[Data shown]
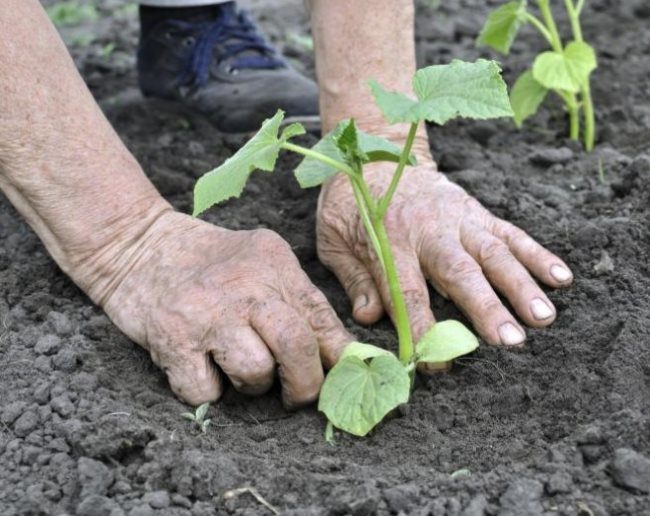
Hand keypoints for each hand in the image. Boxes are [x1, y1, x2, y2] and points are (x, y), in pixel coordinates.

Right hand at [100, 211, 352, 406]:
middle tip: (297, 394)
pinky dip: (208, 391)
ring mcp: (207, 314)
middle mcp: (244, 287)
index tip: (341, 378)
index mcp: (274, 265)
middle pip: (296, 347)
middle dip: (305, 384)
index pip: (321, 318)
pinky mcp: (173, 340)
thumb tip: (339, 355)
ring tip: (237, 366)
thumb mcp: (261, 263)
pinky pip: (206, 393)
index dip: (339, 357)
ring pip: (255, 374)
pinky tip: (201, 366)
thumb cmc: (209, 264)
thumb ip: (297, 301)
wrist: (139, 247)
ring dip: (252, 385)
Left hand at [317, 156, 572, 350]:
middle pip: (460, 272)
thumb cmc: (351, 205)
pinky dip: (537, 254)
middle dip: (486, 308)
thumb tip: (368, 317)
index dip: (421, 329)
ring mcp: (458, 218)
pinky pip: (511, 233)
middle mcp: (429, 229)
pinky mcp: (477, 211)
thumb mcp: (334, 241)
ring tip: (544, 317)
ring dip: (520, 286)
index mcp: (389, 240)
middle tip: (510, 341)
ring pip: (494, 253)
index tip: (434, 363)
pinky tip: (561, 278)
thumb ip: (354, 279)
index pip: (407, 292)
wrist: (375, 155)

==

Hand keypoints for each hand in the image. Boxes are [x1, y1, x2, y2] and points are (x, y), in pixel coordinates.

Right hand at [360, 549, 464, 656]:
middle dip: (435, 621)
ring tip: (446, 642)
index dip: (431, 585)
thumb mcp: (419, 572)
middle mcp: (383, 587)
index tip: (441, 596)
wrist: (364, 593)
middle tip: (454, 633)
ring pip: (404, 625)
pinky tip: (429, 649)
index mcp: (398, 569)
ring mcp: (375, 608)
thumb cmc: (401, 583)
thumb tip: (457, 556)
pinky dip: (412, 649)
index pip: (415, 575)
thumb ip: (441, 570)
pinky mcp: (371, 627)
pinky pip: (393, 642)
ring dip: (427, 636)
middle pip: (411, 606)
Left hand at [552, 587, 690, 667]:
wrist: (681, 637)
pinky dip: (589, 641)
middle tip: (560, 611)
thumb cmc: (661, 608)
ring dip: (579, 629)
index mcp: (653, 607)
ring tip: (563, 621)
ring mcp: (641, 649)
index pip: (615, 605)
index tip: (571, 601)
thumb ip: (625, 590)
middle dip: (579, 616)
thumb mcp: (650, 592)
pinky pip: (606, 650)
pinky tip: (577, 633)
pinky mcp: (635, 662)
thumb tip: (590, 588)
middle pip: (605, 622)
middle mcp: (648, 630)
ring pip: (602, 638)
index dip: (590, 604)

[What is required]
Above are the lines; repeat exactly the ones from the line containing "index pip: (415, 575)" down to the line containing "ring tip: (563, 621)", both inclusive.

[Result]
index pip: (415, 575)
thumb ip: (441, 570)
pinky mcp: (371, 627)
pinky pip: (393, 642)
ring dip: (427, 636)
middle pip: (411, 606)
Left hand at [552, 587, 690, 667]:
wrist: (681, 637)
pinky dip: (589, 641)
middle tip: (560, 611)
thumb cmc: (661, 608)
ring dip: (579, 629)
index mcp: (653, 607)
ring tip: (563, 621)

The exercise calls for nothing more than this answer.